Second, I lament a loss of coherence. It is indisputable that the vast, rambling and antiquated structure of the Church of England needed changing. But somehow, despite huge labours, the sought-after, smooth, digitised organisation run on best business practice has not materialised. From deep within the intricate machinery of governance we hear the noise of grinding gears and clashing cogs. This might be more acceptable were it not linked with a widespread sense of systems that put themselves first and human beings -- and even God -- second. Why is there so much prevarication and confusion, so many committees, such a multiplicity of working groups? Why are we subject to many attention-requiring, computer-clogging, digital demands and directives when, on the frontline, men and women who preach, pastor and pray are struggling for support?

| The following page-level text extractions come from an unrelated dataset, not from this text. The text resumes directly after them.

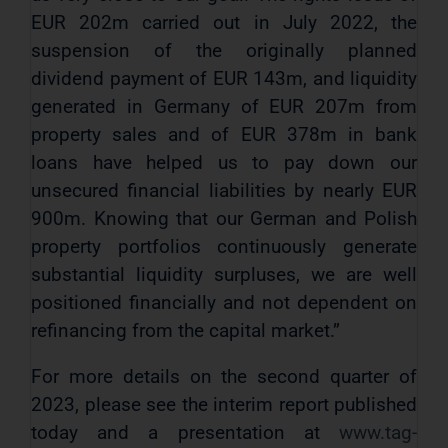
EUR 202m carried out in July 2022, the
suspension of the originally planned
dividend payment of EUR 143m, and liquidity
generated in Germany of EUR 207m from
property sales and of EUR 378m in bank
loans have helped us to pay down our
unsecured financial liabilities by nearly EUR
900m. Knowing that our German and Polish
property portfolios continuously generate
substantial liquidity surpluses, we are well
positioned financially and not dependent on
refinancing from the capital market.”
For more details on the second quarter of
2023, please see the interim report published
today and a presentation at
www.tag-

Third, I lament a loss of confidence in our preaching. Our belief that God has uniquely spoken to humanity through his written word of the Bible and his incarnate word of Christ has, in some places, been lost entirely. More widely it has become so diluted that any gospel has become little more than a cautious, tentative proposal, hesitantly offered as an option to consider. Indeed, we have many in the church who believe that the only thing that is certain is that nothing is certain. One of the few things that our chattering world respects is a confident faith and without it we have lost any debate already. We need to recover the bold confidence in the gospel that runs throughout the New Testament. Today, so much communication at every level seems nervously crafted to deliberately avoid any offence to anyone. Historically, the Church of England looked at the surrounding culture to confront it; today it seems to look at our culture in order to find how to be concealed within it. The irony -- and it's a fatal one -- is that no one is converted from the world by an organisation indistinguishable to it.

Fourth, I miss what I can only call charm. In what we say and what we do as a church I lament the loss of the cheerful, pleasant, gracious and appealing mood that was summed up in the now rare word, winsome. The harsh mood of our world is one in which you put yourself first, shut down opposing views and, if necessary, engage in pre-emptive public revenge. Sadly, I sense this ugly, shrill mood creeping into the church. Disputes are unavoidable where truth matters and they have occurred throughout the history of Christianity, yet they must be conducted with truth and grace and concluded with forgiveness. I long for more grace and charm in what we do in the church and in how we present ourselves to the world. A failure to show even a modest level of love is a denial of who we are in Christ. And, as an evangelist, I can't resist the point that the milk of the gospel is easily soured.

Finally, and most sadly in my lament, I miss Christ. Somehow, in who we are and in who we have become, I fear we have mislaid the very one we must proclaim. There are those, even in church roles, who overlook Jesus because, ultimately, they neither believe in him nor his claims. There are those who overlook him because they have come to see the supreme task of the Church of England as organisational. There are those who have overlooked Jesus because they are distracted by the many good and honourable causes that we could support and the many evils that we should resist. Yet we are under orders: we must proclaim Christ, his cross and his crown.

Sadly, much of the Church of England has succeeded in doing what the Sanhedrin, the Roman Empire and the sealed tomb failed to do: it has kept Jesus buried. Yet he is not only our greatest hope; he is also the one we will have to give account to.